> Directions for this task
In the text on ultrapure liquids, what can result when particles or bubbles from process liquids are deposited on the silicon?

> Source text
Numerous manufacturing processes require the use of ultrapure liquids, such as acids, solvents, bases, photoresists, slurries, cleaning formulations, dopants, inorganic, organic, metalorganic and biological solutions, pharmaceuticals, and radioactive chemicals. Such applications require that the number and size of particles in the ultrapure liquids be minimized. In particular, because ultrapure liquids are used in many aspects of the microelectronic manufacturing process, semiconductor manufacturers have established strict particle concentration specifications for process chemicals and chemical-handling equipment. Such specifications are needed because, should the liquids used during the manufacturing process contain high levels of particles or bubbles, the particles or bubbles may be deposited on solid surfaces of the silicon. This can, in turn, lead to product failure and reduced quality and reliability.

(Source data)
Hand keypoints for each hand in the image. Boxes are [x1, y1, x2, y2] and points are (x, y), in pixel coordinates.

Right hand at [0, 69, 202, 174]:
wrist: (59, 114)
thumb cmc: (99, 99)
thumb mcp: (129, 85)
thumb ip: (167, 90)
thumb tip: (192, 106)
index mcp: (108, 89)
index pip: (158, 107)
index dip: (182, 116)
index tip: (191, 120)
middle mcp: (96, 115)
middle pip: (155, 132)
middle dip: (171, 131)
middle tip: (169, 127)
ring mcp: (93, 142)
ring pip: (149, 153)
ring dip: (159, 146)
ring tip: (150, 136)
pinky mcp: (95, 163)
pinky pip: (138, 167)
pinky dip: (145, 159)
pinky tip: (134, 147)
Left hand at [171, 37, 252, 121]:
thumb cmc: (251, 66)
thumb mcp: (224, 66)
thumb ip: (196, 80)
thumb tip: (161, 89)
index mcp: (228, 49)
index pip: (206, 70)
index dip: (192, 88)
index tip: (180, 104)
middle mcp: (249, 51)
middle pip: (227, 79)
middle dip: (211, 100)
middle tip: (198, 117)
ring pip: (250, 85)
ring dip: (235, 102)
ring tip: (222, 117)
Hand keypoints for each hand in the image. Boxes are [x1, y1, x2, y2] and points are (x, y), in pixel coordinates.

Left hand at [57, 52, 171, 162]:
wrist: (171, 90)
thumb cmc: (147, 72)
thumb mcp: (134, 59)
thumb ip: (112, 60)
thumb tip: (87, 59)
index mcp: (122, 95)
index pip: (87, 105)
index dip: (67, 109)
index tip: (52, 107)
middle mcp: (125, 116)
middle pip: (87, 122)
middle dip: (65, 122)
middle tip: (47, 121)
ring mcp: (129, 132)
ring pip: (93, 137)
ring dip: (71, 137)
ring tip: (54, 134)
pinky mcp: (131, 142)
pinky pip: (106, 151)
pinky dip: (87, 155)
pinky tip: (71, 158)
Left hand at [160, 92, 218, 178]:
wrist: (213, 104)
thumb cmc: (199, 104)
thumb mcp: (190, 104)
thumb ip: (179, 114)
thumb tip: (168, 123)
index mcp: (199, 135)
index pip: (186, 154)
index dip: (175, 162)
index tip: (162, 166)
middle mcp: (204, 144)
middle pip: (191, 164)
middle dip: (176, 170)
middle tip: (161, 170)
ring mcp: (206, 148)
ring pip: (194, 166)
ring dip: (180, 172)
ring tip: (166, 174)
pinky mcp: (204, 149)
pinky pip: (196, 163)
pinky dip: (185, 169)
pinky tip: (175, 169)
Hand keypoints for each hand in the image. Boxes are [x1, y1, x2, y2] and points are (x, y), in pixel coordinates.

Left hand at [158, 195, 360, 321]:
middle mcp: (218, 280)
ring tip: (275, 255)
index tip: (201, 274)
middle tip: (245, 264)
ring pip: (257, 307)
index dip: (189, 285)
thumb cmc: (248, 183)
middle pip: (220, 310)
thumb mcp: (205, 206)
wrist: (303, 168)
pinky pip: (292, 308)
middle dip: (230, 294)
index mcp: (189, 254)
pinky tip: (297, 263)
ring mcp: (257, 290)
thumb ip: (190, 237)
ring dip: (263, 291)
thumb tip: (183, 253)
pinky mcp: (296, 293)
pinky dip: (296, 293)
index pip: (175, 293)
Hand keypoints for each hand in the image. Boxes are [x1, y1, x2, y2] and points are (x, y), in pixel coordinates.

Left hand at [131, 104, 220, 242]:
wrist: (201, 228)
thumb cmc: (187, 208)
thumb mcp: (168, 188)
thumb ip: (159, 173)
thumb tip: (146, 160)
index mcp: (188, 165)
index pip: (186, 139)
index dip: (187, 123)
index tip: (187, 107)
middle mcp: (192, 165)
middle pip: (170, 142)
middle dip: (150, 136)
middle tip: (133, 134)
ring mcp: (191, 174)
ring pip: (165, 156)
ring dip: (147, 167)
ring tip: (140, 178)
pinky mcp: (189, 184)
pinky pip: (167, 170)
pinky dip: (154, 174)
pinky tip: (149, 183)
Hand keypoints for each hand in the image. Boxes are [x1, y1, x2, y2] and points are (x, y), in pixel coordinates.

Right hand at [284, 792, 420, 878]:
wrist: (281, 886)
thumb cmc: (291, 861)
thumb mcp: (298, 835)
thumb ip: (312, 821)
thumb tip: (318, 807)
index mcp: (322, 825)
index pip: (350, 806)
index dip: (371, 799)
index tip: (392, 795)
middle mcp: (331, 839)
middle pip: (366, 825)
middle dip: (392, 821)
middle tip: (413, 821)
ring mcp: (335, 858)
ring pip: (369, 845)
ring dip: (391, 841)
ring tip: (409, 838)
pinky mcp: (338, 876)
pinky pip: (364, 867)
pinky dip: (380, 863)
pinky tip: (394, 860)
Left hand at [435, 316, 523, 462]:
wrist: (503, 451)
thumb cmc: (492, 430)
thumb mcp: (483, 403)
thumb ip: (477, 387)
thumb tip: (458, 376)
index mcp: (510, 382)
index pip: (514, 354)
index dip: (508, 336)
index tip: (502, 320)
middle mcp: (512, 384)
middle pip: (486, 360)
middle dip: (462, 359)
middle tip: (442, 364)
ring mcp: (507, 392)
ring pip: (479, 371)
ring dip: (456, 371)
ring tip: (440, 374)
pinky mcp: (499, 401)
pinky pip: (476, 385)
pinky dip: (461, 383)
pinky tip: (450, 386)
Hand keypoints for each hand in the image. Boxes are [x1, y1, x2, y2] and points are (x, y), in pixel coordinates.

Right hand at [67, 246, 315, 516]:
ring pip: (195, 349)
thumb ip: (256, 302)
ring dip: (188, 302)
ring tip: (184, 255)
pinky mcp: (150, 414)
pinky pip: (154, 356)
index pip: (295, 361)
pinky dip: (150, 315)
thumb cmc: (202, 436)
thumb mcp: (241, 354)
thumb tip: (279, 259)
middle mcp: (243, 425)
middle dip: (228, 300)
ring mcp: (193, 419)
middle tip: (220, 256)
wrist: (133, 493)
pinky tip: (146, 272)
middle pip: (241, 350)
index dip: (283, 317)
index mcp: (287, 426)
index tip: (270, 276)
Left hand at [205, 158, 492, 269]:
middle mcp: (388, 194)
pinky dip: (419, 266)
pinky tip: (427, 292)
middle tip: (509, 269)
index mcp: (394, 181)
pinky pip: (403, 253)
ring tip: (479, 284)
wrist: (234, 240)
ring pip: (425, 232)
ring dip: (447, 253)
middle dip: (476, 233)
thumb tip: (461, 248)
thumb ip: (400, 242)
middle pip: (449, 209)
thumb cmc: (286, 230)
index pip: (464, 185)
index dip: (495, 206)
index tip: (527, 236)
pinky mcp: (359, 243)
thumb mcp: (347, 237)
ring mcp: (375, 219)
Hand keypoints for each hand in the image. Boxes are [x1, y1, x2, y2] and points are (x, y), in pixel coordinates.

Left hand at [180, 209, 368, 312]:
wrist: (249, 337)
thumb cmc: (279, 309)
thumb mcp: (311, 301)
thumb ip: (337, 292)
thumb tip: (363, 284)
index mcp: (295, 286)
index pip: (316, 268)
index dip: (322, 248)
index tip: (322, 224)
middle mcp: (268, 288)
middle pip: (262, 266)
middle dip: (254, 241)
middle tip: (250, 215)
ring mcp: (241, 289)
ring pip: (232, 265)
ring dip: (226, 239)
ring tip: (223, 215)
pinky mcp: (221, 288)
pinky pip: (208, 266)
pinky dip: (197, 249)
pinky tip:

> Answer space
Product failure and reduced quality and reliability.